======== TEXT TO READ ========
# 3 training issues.... Help!



## Lottierachel (Mar 3, 2013)

I'll try and keep this brief (famous last words!) can anyone offer any input on 3 issues I'm having with Tilly?

1. When people come round who she doesn't knew well, she barks and barks at them, tail wagging for a good 3 or 4 minutes. I am thinking maybe get the tennis ball (her absolute fave, even more than stones!) every time the door bell goes as a positive association and distraction...?

2. If another dog is near, she doesn't give 2 hoots, doesn't even want to bum sniff. If they come galloping over to say hello she will stand still, tail up in the air, curl her lip and then have a growly snap. (This led to an 'incident' at the park, I'll add details below so you can skip it!)

3. At our old house, she rarely peed in the garden, she saved it for walks. At the new house, she loves to pee in the garden.... It's ruining my brand new lawn!! 

Do you think it's worth getting a trainer in, particularly for issue 2? Or just accept that she doesn't like interacting with other dogs?


----------



## Lottierachel (Mar 3, 2013)

Incident at the park....

My other half took Tilly to the park, they were walking down one side, Tilly minding her own business, looking for a naughty leaf to capture and a collie came charging over from the other side of the park straight over to her face. As usual in this situation, she stood still, tail up in the air and snapped at him to tell him to go away, which he did.
======== RAW DATA ========
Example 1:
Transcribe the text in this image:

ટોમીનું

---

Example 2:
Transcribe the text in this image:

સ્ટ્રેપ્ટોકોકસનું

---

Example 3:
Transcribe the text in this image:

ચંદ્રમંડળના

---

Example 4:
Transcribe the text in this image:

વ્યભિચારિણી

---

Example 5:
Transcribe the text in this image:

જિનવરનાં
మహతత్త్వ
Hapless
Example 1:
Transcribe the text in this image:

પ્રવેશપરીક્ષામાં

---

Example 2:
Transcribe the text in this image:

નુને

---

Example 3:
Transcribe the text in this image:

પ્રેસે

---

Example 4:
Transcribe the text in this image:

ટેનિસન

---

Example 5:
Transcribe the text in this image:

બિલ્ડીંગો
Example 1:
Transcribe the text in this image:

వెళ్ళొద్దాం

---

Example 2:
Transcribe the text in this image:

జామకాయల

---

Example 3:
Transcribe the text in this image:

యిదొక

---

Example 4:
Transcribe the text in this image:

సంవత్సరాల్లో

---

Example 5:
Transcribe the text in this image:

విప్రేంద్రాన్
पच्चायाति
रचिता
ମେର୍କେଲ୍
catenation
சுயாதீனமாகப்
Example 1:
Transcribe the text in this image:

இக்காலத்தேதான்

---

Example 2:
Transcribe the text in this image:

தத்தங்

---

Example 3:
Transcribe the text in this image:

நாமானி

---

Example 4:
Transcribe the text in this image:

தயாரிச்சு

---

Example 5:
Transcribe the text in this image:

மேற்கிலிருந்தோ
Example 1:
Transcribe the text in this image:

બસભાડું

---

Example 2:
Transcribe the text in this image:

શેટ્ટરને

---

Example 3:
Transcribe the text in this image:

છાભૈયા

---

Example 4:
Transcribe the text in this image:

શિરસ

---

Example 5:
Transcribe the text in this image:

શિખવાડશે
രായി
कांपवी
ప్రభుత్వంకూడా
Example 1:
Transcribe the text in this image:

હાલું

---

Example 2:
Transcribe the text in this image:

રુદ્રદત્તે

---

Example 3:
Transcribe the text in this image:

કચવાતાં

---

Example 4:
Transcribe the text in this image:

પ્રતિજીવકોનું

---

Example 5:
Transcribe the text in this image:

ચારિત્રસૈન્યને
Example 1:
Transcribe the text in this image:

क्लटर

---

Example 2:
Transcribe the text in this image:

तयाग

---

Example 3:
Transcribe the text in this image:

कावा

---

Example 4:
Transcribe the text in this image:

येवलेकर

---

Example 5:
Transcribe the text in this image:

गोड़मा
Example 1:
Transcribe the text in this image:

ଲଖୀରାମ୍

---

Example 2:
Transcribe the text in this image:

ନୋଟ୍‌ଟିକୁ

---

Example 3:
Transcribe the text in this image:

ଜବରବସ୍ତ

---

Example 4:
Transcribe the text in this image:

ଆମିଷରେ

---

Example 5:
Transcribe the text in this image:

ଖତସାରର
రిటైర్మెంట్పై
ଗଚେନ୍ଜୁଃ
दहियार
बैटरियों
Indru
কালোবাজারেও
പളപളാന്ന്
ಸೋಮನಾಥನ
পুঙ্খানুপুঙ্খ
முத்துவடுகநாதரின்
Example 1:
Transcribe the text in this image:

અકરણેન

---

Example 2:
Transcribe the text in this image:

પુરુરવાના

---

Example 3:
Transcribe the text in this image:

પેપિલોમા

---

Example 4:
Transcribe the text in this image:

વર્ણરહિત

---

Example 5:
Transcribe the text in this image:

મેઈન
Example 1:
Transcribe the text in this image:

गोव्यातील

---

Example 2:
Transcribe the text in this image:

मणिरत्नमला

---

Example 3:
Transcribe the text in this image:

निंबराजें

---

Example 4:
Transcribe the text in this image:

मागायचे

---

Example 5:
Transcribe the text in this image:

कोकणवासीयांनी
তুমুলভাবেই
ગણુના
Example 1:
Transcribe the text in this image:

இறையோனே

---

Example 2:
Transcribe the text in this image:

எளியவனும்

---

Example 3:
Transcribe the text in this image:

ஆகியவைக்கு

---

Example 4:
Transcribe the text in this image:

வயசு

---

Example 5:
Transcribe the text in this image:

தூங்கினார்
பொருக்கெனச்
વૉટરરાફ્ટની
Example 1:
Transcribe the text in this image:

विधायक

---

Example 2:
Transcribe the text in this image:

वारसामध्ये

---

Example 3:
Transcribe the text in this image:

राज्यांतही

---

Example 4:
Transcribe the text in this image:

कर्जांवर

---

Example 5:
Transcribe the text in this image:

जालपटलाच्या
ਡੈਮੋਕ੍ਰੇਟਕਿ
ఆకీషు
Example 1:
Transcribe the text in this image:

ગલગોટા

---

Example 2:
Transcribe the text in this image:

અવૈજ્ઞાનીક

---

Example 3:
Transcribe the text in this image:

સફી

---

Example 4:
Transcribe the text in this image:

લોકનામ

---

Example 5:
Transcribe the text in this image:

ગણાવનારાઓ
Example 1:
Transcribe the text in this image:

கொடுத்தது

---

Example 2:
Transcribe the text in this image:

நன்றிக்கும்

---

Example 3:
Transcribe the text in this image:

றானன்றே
========
(THE TASKS):
#1 For the thread about Tilly's training, decide whether each statement below agrees with it, answering yes or no and quoting the words that settle it. (a) Tilly barks at visitors she doesn't know well while wagging her tail. (b) At the old house, Tilly often peed in the garden. (c) In the park incident, the collie stayed near Tilly after she snapped at him.
#2 From the thread about Tilly's training, copy the part that opens with the words containing "I'll try and" and closes with "association and distraction...?".
#3 Extend the thread about Tilly's training, starting right after its final sentence.

(RESPONSES TO THE TASKS):
#1
(a) Yes: "she barks and barks at them, tail wagging for a good 3 or 4 minutes"
(b) No: "At our old house, she rarely peed in the garden, she saved it for walks."
(c) No: "snapped at him to tell him to go away, which he did."

#2
I'll try and keep this brief (famous last words!) can anyone offer any input on 3 issues I'm having with Tilly?

1. When people come round who she doesn't knew well, she barks and barks at them, tail wagging for a good 3 or 4 minutes. I am thinking maybe get the tennis ball (her absolute fave, even more than stones!) every time the door bell goes as a positive association and distraction...?

#3
Then his owner came over. If it had been me with Tilly she would have got a much different response - James is much quieter and more polite! 

"Oh... So she hasn't been socialised then?!" The lady said "well aren't you going to tell her off.?! My dog is deaf you know, she's just attacked a deaf dog." (The fact that her dog is deaf is completely irrelevant as far as I'm concerned!) 

So is Tilly at fault for snapping? Or should her dog have read Tilly's body language better and not come galloping across? I hate when she snaps at other dogs, I know she shouldn't and as she's only 2, I'm worried it will only get worse.

In terms of socialisation, she went to puppy training from 14 weeks to 7 months, stayed with cockerpoo61 and their 4 dogs at 7 months old for a week and often played with dogs on her walks. It all changed around her first birthday.

Thoughts??


----------



## 2ndhandgal (Aug 29, 2011)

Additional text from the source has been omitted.